Please copy the records from the start up to and including the line with "обработки персональных данных согласен", swapping "комментарий" for "отзыв" and leaving everything else unchanged. Give only those lines, without the pictures.

::::::::::

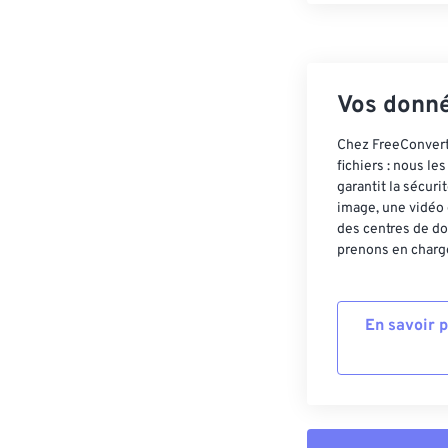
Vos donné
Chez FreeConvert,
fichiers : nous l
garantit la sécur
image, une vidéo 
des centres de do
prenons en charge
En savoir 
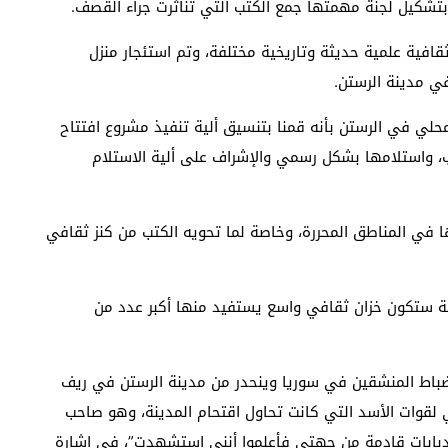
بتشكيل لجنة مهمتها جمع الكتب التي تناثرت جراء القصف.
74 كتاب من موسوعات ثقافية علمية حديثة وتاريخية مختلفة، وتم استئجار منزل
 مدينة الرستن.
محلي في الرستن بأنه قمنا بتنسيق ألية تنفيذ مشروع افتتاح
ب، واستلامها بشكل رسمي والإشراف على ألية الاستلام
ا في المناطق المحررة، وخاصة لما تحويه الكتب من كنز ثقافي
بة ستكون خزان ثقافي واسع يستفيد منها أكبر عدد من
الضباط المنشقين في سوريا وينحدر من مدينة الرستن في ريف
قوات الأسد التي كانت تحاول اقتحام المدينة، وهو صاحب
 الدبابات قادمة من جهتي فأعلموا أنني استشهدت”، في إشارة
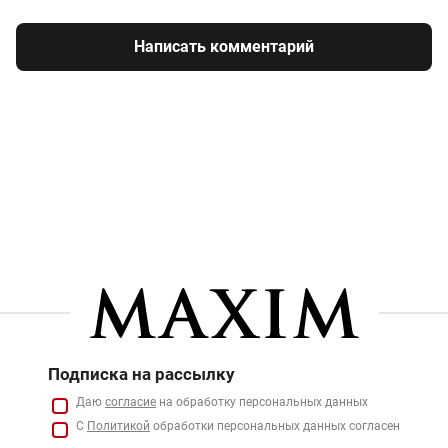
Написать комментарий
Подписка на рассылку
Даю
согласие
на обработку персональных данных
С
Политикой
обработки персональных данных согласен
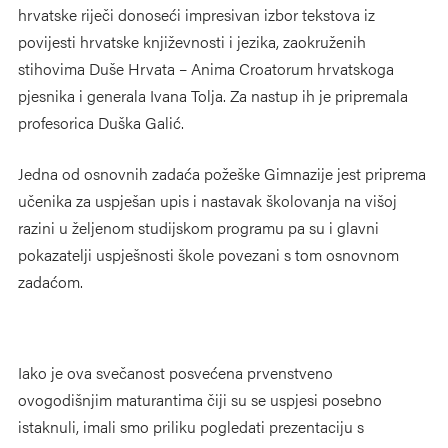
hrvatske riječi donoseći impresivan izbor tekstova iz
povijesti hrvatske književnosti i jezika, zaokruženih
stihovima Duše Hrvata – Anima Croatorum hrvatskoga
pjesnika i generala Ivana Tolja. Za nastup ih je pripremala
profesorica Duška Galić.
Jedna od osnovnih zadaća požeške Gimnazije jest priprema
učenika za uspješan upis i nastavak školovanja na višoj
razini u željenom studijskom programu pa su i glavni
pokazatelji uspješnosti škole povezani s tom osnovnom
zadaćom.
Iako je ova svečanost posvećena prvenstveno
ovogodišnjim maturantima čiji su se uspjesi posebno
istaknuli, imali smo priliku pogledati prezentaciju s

::::::::::

Response area
Vos donné
Chez FreeConvert,
fichiers : nous l
garantit la sécur
image, une vidéo 
des centres de do
prenons en charge
En savoir 
بتشكيل لجنة مهمتها جمع الكتب التي تناثرت جراء القصف.
74 كتاب من موسوعات ثقافية علمية حديثة وتاريخية مختلفة، وتم استئجار منزل
 مدينة الرستن.
محلي في الرستن بأنه قمنا بتنسيق ألية تنفيذ مشروع افتتاح
ب، واستلامها بشكل رسمي والإشراف على ألية الاستلام
ا في المناطق المحررة، وخاصة لما تحويه الكتب من كنز ثقافي
بة ستكون خزان ثقافي واسع يستفيد منها أكبر عدد من
الضباط المنشقين في سوريا وينحدر من مدينة الرستن في ريف
قوات الأسد التي كانت تحاول اقتحام المدينة، وهو صاحب
 الدبابات قادمة من جهتي فأعلموا أنني استشهدت”، في إشارة
Написать отзыв
Подписка на рассылку
Даю
согласие
на обработку персональных данных
С
Политикой
обработки персональных данных согласен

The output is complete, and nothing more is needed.